Deanna Levens, export market development executive with the Wales-based Hybu Cig Cymru red meat promotion agency, told the conference that consumers in Wales accounted for only 5 per cent of total Welsh lamb production, 60 per cent was eaten within the rest of the UK – but more than 30 per cent was exported and 90 per cent of that was currently going to EU countries.
“A great deal of time, effort and money has gone into developing the demand in countries such as France, Germany, Spain, Greece and Italy, so securing a continuation of those markets is critical to the long-term success of the red meat industry in Wales,” she added.
Sterling efforts were being made to gain access to new markets in the USA, China, Japan and the Middle East, but even if successful, finding a way to increase shelf life for the product was essential.
“Unlike shipments from Australia and New Zealand, which have a 60 to 90-day shelf life, Welsh lamb has a maximum consumption eat-by period of 35 days,” she added.
“It means that in order to transport Welsh lamb to such markets as Hong Kong or Canada it has to be sent by airfreight.
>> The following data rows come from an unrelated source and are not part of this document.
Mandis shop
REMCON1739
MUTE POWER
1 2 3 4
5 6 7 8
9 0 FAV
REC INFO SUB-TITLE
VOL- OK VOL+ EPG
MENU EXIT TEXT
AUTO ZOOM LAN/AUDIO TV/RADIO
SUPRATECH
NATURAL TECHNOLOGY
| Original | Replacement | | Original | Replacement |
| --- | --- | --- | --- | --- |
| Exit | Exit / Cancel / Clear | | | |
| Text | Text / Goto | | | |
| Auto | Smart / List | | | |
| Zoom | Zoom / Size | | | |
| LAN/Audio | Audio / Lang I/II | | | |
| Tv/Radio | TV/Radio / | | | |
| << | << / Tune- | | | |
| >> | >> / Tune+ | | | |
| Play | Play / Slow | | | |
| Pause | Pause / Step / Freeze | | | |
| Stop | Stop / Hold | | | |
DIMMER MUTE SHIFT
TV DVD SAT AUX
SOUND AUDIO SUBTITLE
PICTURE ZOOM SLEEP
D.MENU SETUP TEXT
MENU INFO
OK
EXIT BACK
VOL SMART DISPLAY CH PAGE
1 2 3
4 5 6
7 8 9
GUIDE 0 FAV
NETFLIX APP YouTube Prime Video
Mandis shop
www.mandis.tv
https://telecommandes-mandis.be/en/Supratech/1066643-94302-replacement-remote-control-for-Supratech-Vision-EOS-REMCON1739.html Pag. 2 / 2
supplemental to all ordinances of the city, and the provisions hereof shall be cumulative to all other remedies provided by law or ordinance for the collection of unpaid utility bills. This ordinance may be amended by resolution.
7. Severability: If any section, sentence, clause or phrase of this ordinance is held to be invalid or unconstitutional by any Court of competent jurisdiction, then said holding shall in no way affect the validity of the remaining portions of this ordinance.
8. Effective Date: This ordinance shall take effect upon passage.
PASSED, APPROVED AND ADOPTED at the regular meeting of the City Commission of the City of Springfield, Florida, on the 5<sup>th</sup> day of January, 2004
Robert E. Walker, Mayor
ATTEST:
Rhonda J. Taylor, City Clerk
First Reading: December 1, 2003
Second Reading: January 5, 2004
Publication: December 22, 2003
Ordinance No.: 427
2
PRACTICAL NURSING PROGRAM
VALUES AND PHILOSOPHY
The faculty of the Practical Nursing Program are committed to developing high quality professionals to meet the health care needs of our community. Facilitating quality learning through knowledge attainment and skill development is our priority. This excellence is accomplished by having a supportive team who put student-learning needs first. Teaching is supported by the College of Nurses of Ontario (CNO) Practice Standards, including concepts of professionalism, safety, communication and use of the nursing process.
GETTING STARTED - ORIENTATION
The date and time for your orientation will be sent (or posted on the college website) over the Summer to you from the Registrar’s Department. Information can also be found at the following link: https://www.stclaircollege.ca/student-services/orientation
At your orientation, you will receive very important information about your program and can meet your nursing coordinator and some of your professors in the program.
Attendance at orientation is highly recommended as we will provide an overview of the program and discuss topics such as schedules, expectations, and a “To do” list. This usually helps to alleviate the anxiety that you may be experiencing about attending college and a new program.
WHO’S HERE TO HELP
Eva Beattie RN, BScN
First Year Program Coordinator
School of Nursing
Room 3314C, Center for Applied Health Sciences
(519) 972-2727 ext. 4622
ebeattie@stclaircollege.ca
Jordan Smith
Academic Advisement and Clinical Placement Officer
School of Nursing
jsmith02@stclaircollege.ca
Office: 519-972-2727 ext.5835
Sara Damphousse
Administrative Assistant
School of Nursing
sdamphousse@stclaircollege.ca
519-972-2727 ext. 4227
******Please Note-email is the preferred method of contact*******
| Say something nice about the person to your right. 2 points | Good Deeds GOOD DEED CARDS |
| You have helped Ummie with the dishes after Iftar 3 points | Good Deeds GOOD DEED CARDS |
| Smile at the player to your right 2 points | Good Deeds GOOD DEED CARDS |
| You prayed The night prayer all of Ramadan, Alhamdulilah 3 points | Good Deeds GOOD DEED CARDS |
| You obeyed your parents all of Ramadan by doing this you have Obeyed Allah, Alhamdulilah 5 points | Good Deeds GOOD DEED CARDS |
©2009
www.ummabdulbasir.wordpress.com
That has a big impact on costs and makes retaining our European markets essential.
“Gaining access to only 5 per cent of the US market, though, would be worth £12.7 million, while Saudi Arabia alone, with its population of 31 million, relied on imports for 80 per cent of its meat consumption.”
Access to new markets, however, did not always mean being able to trade within that market, but Welsh lamb had the advantage of having established a global recognition for premium quality and was highly regarded within the potential new target areas.
Concerns from delegates that the failure of the Welsh Government to get to grips with eradicating bovine TB could have a post-Brexit knock-on effect on meat exports was acknowledged as a ’possibility’ by Warwick Lightfoot, an economist and former UK Government financial adviser.
He said it could prove to be a ’genuine worry’ especially if conceived to be as serious a problem as BSE. There was also a danger that once the UK had left the EU some countries could treat it as a political tool to protect their own markets.
The UK, on the other hand, would be able to demand that imports were produced to the same high standards set for home produced produce.